Quand il devient clair que les économistes tout-puissants n’ont pas grand-chose d’autre à offrir que davantage de coupes budgétaires, davantage de mesures d’austérités, davantage d’insultes, les gens prennent alors conscience que c’est à eux d’agir, et c’est ainsi qu’une véritable créativité humaine prend le dessus. C’est comme cela qu’une crise devient une opportunité.

En conséquence de la crise économique et de la probabilité d’une sortie de la zone Euro, un mouvement n’a de cesse de s’amplifier en Grèce. Quelques villes se servent en effet d’une monnaie alternative pour les aider à affronter les troubles qui agitent le pays. Les participants vendent leurs produits et services dans des Unités Locales et Alternatives, TEM en Grec, et les échangent ensuite contre des produits et services des autres participants au réseau.

L’idée n’est bien évidemment pas nouvelle. En 2001, lorsque l’économie argentine s’est effondrée chaque province a produit sa propre monnaie, se passant ainsi des banques qui avaient fermé leurs portes pour empêcher les gens de retirer leur argent.
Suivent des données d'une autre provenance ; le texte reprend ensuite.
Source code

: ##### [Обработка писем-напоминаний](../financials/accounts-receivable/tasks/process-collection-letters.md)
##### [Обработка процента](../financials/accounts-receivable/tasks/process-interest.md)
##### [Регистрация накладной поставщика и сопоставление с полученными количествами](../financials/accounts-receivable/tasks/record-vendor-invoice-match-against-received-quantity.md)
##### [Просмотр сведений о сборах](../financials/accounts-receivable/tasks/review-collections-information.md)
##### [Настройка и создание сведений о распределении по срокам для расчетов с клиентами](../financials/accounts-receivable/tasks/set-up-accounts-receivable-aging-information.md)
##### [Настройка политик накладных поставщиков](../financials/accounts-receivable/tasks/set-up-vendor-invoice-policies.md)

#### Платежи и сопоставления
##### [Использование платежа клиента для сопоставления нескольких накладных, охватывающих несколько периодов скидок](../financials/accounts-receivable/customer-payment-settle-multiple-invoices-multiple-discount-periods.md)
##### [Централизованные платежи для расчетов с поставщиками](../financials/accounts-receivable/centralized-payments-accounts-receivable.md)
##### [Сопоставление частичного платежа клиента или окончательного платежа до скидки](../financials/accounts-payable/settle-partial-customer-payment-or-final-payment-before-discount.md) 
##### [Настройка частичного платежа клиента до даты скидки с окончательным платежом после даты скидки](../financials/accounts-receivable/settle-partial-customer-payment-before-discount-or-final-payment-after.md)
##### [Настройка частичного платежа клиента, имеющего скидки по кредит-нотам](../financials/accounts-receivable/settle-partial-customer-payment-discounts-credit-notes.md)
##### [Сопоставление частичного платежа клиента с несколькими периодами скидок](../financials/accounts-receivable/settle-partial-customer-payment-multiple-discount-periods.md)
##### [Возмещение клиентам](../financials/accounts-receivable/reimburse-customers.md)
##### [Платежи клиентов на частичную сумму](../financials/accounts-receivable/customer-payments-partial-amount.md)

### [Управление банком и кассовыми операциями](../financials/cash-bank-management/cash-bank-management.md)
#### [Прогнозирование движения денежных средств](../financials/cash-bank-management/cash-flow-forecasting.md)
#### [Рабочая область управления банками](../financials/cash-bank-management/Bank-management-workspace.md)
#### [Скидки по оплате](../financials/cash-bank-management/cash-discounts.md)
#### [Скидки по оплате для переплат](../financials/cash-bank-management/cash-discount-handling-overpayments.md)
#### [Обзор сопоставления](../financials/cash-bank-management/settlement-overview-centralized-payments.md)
C’est dans des moments comme ceux-là que tout le monde se rend compte que son argent à la banque n’existe pas vraiment et que ces chiffres gravés dans le marbre qui apparaissent sur nos comptes ne sont en fait que des sommes électroniques virtuelles s’échangeant à une vitesse hallucinante sur les marchés boursiers mondiaux tout en faisant des profits par la spéculation pour les courtiers.